Look over the data below and give the number of lines containing the word "Xbox", with no other words.

(Stored data entries)
◆ ◆ ◆
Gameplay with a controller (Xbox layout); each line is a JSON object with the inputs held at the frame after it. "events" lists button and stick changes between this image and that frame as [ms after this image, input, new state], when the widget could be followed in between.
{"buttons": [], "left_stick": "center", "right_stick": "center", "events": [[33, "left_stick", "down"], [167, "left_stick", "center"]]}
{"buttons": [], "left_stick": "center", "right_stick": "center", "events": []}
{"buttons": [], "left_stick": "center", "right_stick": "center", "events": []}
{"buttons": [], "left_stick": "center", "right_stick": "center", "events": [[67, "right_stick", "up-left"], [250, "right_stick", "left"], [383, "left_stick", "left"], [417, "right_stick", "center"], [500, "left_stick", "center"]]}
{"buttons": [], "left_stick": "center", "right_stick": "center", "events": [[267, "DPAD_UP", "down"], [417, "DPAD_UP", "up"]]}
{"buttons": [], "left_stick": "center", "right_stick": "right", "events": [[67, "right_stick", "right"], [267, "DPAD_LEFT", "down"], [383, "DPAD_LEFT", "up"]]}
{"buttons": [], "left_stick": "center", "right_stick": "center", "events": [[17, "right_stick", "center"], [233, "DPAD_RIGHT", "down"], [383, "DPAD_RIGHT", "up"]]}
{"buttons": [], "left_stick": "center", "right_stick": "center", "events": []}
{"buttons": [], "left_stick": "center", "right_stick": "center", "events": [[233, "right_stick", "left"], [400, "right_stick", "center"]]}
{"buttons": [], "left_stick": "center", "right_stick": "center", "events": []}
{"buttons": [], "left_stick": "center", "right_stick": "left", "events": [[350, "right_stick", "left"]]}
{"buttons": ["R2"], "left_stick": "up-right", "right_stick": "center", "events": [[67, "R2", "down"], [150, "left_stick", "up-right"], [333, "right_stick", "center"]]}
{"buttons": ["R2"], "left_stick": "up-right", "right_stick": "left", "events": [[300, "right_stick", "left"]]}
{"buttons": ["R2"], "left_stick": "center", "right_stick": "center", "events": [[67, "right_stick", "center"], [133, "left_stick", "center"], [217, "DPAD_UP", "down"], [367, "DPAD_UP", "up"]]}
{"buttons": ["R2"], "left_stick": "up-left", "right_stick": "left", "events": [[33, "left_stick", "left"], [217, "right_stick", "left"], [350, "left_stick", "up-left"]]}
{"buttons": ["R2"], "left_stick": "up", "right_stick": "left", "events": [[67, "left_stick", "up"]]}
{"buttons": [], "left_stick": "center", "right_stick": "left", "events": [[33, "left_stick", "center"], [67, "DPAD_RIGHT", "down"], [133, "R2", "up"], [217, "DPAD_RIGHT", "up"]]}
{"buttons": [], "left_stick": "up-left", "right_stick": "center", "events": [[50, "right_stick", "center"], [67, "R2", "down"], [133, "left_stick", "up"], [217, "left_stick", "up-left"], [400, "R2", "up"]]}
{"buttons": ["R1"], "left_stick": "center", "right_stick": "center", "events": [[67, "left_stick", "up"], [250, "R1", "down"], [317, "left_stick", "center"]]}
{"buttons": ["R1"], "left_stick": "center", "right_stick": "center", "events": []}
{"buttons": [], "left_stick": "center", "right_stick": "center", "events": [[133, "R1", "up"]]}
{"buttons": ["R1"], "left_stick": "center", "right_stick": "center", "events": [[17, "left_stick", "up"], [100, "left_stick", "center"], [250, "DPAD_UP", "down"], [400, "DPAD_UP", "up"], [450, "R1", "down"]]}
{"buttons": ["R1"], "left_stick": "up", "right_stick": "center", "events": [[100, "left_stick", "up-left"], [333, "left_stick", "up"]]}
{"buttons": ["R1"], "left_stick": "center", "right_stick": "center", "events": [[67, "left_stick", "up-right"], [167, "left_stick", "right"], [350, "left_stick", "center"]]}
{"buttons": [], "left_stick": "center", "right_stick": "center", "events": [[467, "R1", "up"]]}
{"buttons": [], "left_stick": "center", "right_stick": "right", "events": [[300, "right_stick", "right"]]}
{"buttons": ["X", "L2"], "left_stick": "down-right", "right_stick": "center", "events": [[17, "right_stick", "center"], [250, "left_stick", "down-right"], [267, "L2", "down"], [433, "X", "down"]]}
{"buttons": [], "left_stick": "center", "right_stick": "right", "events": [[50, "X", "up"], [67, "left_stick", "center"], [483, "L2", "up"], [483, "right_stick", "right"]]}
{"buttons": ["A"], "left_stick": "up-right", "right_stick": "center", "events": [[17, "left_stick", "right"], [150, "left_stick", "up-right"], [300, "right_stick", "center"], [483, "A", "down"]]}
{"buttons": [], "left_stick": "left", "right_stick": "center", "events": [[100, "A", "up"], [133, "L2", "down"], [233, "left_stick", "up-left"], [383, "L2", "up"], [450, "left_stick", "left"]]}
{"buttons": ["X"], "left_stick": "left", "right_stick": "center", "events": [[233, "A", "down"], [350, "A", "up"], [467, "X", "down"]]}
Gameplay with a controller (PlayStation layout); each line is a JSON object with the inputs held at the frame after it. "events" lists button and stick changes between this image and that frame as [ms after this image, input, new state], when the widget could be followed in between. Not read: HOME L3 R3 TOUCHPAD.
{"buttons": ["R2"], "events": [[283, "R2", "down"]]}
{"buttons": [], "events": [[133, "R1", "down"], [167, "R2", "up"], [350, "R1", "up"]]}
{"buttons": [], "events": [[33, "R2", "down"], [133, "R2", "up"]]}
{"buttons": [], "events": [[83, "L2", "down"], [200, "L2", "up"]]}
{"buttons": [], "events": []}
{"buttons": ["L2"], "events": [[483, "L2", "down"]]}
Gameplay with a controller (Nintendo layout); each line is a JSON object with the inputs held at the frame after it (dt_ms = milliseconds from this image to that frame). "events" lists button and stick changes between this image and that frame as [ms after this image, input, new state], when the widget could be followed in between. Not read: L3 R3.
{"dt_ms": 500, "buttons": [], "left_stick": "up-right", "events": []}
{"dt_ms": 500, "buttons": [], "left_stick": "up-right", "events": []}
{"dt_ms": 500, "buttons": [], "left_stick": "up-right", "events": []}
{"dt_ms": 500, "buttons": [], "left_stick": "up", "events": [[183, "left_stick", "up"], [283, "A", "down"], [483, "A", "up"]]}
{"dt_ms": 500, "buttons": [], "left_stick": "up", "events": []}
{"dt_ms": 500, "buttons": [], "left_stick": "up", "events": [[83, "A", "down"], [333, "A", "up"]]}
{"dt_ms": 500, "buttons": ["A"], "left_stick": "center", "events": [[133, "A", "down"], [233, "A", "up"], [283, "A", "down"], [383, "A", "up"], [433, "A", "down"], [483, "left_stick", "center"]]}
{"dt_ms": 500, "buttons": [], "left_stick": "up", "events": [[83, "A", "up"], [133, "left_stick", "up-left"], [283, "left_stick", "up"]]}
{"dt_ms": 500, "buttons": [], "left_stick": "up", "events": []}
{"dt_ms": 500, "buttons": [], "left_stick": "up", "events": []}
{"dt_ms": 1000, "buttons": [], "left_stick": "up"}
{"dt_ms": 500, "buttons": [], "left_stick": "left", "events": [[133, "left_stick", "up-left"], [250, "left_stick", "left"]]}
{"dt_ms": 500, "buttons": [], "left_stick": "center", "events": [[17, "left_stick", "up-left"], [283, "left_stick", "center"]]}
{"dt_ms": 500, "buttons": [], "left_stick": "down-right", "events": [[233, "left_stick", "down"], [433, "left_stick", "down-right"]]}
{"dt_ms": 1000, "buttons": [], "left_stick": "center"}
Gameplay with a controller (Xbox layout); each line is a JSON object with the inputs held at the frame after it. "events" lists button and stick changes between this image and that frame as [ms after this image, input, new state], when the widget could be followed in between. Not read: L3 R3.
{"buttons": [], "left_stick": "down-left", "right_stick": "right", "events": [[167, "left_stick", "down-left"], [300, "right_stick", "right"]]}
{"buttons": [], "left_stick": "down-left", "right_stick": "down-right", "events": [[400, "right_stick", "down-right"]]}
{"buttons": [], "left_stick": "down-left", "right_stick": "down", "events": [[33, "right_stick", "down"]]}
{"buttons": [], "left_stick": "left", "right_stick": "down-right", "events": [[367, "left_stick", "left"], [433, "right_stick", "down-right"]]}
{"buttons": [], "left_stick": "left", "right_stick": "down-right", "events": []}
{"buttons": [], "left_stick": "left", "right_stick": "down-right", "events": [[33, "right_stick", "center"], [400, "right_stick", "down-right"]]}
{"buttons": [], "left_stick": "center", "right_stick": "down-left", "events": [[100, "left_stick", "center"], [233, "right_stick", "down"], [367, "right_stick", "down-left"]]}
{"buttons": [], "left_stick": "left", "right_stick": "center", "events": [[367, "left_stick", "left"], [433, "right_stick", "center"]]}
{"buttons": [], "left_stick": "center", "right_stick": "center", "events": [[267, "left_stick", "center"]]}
◆ ◆ ◆
* Final answer
2